--- Supplied data ---

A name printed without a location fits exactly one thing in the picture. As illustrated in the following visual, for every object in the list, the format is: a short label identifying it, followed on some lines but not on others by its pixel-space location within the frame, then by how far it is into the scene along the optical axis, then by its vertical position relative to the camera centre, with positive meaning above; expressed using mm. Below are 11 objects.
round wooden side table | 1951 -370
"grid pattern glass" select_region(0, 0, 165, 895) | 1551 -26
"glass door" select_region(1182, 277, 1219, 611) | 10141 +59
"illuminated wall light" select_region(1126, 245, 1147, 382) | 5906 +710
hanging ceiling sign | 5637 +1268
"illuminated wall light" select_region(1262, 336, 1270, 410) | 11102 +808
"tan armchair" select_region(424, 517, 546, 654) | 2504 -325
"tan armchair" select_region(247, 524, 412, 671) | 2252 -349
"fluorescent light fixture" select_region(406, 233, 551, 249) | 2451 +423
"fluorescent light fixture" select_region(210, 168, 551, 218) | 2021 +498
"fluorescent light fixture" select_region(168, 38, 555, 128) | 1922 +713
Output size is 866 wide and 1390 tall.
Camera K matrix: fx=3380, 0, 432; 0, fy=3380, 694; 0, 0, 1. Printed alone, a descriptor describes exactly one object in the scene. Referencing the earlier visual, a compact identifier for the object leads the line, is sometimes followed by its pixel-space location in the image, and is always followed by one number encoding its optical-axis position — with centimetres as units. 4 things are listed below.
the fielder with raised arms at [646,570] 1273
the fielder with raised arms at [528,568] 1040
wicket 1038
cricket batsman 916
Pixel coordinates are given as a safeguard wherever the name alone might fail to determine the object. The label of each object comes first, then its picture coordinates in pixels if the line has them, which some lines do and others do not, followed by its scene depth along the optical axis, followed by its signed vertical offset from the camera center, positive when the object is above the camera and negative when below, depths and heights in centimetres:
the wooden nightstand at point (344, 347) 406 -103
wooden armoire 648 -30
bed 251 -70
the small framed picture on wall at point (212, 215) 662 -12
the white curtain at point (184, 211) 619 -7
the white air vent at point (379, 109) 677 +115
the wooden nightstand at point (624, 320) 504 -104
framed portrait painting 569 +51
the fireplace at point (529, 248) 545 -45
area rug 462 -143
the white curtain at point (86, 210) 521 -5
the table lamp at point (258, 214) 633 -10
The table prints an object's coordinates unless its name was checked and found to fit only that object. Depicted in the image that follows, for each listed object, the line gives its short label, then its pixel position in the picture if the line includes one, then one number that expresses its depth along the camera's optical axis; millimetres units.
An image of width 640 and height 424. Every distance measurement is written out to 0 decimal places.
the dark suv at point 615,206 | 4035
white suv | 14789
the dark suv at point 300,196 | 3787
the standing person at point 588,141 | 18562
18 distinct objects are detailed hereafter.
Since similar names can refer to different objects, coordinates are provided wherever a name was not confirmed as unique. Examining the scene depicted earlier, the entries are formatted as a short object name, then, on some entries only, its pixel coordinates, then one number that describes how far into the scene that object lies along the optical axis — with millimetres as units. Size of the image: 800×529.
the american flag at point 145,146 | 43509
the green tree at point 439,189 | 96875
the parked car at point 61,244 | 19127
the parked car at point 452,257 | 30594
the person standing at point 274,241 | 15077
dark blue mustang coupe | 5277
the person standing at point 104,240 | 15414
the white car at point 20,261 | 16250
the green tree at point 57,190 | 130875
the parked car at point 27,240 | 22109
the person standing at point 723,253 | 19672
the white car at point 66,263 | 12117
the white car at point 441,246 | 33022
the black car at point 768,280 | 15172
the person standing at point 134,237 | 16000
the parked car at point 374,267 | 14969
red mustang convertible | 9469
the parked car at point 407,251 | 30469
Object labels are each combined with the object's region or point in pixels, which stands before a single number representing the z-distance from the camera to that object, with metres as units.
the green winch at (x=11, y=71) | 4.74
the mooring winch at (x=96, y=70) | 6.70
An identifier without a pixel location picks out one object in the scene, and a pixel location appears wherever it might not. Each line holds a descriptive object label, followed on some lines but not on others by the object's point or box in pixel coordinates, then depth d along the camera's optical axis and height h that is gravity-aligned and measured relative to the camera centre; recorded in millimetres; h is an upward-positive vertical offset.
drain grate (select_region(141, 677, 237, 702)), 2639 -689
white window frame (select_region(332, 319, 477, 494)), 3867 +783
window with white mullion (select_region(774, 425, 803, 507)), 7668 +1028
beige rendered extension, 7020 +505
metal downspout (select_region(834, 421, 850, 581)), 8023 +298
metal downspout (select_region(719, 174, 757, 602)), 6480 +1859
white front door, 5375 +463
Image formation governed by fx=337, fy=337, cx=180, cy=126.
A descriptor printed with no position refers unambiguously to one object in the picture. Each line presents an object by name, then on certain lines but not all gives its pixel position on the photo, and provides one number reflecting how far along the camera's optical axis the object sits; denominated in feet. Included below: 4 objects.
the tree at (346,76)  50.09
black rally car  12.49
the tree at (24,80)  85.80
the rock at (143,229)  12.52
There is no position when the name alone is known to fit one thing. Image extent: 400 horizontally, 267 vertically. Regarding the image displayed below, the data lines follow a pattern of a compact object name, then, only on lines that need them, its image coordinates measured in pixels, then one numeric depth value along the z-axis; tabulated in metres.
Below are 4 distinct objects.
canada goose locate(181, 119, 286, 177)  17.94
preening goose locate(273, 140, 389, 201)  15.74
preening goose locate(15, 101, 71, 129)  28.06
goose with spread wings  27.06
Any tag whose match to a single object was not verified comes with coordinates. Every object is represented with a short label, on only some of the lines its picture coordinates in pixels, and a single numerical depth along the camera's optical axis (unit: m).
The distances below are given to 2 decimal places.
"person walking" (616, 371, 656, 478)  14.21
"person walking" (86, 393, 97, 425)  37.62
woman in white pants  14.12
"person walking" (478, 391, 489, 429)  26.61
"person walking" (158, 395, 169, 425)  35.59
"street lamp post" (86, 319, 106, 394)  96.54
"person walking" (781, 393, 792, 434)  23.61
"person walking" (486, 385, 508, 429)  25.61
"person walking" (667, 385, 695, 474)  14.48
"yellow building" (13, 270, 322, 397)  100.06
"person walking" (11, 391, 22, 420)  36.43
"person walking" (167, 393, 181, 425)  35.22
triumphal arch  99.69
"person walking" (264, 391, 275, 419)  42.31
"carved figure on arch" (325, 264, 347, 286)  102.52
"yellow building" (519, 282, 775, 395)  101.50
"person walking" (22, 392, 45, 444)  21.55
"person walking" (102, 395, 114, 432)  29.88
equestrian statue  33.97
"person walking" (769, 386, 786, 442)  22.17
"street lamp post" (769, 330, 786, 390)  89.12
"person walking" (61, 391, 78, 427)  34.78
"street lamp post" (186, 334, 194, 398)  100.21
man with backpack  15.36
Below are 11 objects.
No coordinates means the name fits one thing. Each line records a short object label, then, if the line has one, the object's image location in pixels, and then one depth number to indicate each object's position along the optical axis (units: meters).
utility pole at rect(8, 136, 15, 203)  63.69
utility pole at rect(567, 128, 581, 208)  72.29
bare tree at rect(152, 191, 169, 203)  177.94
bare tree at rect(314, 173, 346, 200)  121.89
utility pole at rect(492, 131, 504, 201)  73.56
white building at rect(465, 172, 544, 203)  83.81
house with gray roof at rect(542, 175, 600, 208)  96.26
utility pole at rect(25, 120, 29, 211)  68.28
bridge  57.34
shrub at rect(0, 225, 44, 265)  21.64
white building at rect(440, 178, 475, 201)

--- Task ---
Copy out every line of the data above, exactly as given.

--- Answer ---
A name printed without a location fits exactly one thing in the picture. As illustrated in the following visual, for every object in the list, the format is: a short label identifying it, followed on some lines but not on others by its pixel-space location within the frame, then by how far it is into the scene along the optical axis, then by its vertical position relative to the camera centre, with positive meaning above; expressed using mm. Below are 11 objects.
round wooden side table | 1951 -370
"grid pattern glass" select_region(0, 0, 165, 895) | 1551 -26
"glass door" select_region(1182, 277, 1219, 611) | 10141 +59
"illuminated wall light" select_region(1126, 245, 1147, 382) | 5906 +710
hanging ceiling sign | 5637 +1268
"illuminated wall light" select_region(1262, 336, 1270, 410) | 11102 +808
"tan armchair" select_region(424, 517, 546, 654) | 2504 -325
"tan armchair" select_region(247, 524, 412, 671) | 2252 -349
"fluorescent light fixture" select_region(406, 233, 551, 249) | 2451 +423
"fluorescent light fixture" select_region(210, 168, 551, 218) | 2021 +498
"fluorescent light fixture" select_region(168, 38, 555, 128) | 1922 +713
Output size is 866 wide and 1390 tall.
Camera K matrix: fx=3380, 0, 432; 0, fy=3380, 694; 0, 0, 1. Printed alone, a descriptor describes exactly one object in the scene. Referencing the earlier visual, a compact identifier for the object leads the line, is sometimes followed by its pixel-space location in the image, and is always followed by one number encoding its optical-axis position — with centimetres as units. 4 things are listed below.
the fielder with raised arms at [646,570] 1273
the fielder with raised arms at [528,568] 1040
wicket 1038
cricket batsman 916
Pixel coordinates are given as a safeguard wherever the name alone might fail to determine the object. The label of each object comes first, then its picture coordinates in pixels if the line has them, which some lines do and others do not, followed by its scene depth along the optical axis, followed by its signed vertical offset from the camera center, positive when the object is above the camera and negative when below, depths and heights in centimetres:
the wooden nightstand at point (344, 347) 406 -103
wooden armoire 648 -30
bed 251 -70
the small framed picture on wall at point (212, 215) 662 -12
the white curtain at point (184, 211) 619 -7
the white air vent at point (379, 109) 677 +115
the wooden nightstand at point (624, 320) 504 -104
framed portrait painting 569 +51
the fireplace at point (529, 248) 545 -45
area rug 462 -143
the white curtain at point (86, 210) 521 -5
the table lamp at point (258, 214) 633 -10
The table prints an object's coordinates unless its name was checked and found to fit only that object. Depicted in the image that follows, for each listed object, the line gives its short label, then its pixel position in the picture if the line includes one, then one number that expresses its depth along the camera's optical axis; millimetres units.
An image of width 640 and height 424. Every distance measurement is written out to 0 decimal places.
the dark suv at point 615,206 | 4035
white suv | 14789
the dark suv at point 300,196 | 3787
the standing person at point 588,141 | 18562
18 distinct objects are detailed hereafter.
Since similar names can refer to different objects, coordinates are provided wherever a name was not confirmed as unique. Examining the scene depicted earlier, the entries are formatted as a short object name, then, on some entries only, its pixel coordinates, then one number that describes how far into the scene that object lies along the optical axis — with millimetres as units. Size of the image: 800×529.
the american flag at point 145,146 | 43509
the green tree at point 439,189 | 96875
the parked car at point 61,244 | 19127
the parked car at point 452,257 | 30594
the person standing at point 274,241 | 15077
dark blue mustang coupe | 5277
the person standing at point 104,240 | 15414
the white car at point 20,261 | 16250
the green tree at point 57,190 | 130875
the parked car at point 27,240 | 22109
the person standing at point 723,253 | 19672
the white car at point 66,263 | 12117
the white car at point 441,246 | 33022
the black car at point 768,280 | 15172
the person standing at point 134,237 | 16000
the parked car at point 374,267 | 14969
red mustang convertible | 9469
the parked car at point 407,251 | 30469
Object labels are each combined with the object's region or point in pixels, which stands before a single number representing the z-distance from the camera to that object, with metres as units.
the green winch at (x=11, y=71) | 4.74
the mooring winch at (x=96, y=70) | 6.70
An identifier without a pixel location picks out one object in the scene, and a pixel location appears wherever it might not. Each line holds a descriptive object label, followed on some lines but not on others by the object's point or box in pixel coordinates, then depth d along the camera's optical axis and height h that is gravity-aligned and measured relative to the camera centre; recorded in millimetres; h is an upward-positive vertical offset.
drain grate (select_region(141, 677, 237, 702)), 2639 -689
white window frame (select_region(332, 319, 477, 494)), 3867 +783
window with white mullion (select_region(774, 425, 803, 507)), 7668 +1028
beige rendered extension, 7020 +505
metal downspout (select_region(834, 421, 850, 581)), 8023 +298
metal downspout (select_region(719, 174, 757, 602)), 6480 +1859
white front door, 5375 +463
Image formation governed by fx=337, fy=337, cx=180, cy=126.
A descriptor printed with no position refers unambiguously to one object in the picture. Each line presents an object by name, then on certain lines but not all gives its pixel position on the photo, and provides one number reflecting how far along the camera's optical axis the object sits; denominated in feet. Included below: 4 objects.
the tree at (346,76)  50.09
black rally car  12.49
the tree at (24,80)  85.80
the rock at (143,229)  12.52
There is no position when the name alone is known to fit one thing. Image extent: 400 horizontally, 267 vertically. Regarding the image displayed below, the data lines follow a pattern of a compact object name, then, only on lines that need them, its image coordinates measured in pixels, then one numeric depth value along the z-axis; tabulated in metres.
Below are 4 distinct objects.
canada goose locate(181, 119, 286, 177)  17.94
preening goose locate(273, 140, 389, 201)  15.74
preening goose locate(15, 101, 71, 129)  28.06
goose with spread wings  27.06
Any tag whose match to a single object was not verified comes with coordinates. Every object is represented with a short label, on only some of the lines its picture coordinates in pixels, and a single numerical depth along the camera's optical axis (unit: m).
The distances below are given to 2 decimal places.
"person walking" (616, 371, 656, 478)  14.21
"person walking" (86, 393, 97, 425)  37.62
woman in white pants  14.12
"person walking" (478, 391, 489, 429)  26.61
"person walking" (158, 395, 169, 425)  35.59
"street lamp post" (86, 319, 106, 394)  96.54
"person walking" (781, 393, 792, 434)  23.61
"person walking" (486, 385, 508, 429)  25.61
"person walking" (667, 385, 695, 474)  14.48
"yellow building" (13, 270, 322, 397)  100.06
"person walking" (11, 391, 22, 420)  36.43
"person walking" (167, 393, 181, 425)  35.22
triumphal arch  99.69
"person walking" (264, 391, 275, 419)  42.31
"carved figure on arch" (325, 264, 347, 286)  102.52
"yellow building" (519, 282, 775, 395)  101.50
"person walking" (22, 392, 45, 444)  21.55
"person walking" (102, 395, 114, 432)  29.88
equestrian statue  33.97
"person walking" (769, 386, 786, 442)  22.17
"street lamp post" (769, 330, 786, 390)  89.12
"person walking" (61, 391, 78, 427)  34.78
"street lamp post" (186, 334, 194, 398)  100.21
man with backpack  15.36
Below are 11 objects.
No coordinates means the name fits one thing. Each line records a short object label, then, if the line has one, the object's image location in pixels, and then one depth number to indicate each object's position along the optical axis (units: meters).
utility pole at rect(8, 136, 15, 203)  63.69
utility pole at rect(567, 128, 581, 208)  72.29
bare tree at rect(152, 191, 169, 203)  177.94
bare tree at rect(314, 173, 346, 200)  121.89
utility pole at rect(492, 131, 504, 201)  73.56
white building at rect(465, 172, 544, 203)  83.81
house with gray roof at rect(542, 175, 600, 208)  96.26
utility pole at rect(25, 120, 29, 211)  68.28
bridge  57.34
shrub at rect(0, 225, 44, 265)  21.64
white building at rect(440, 178, 475, 201)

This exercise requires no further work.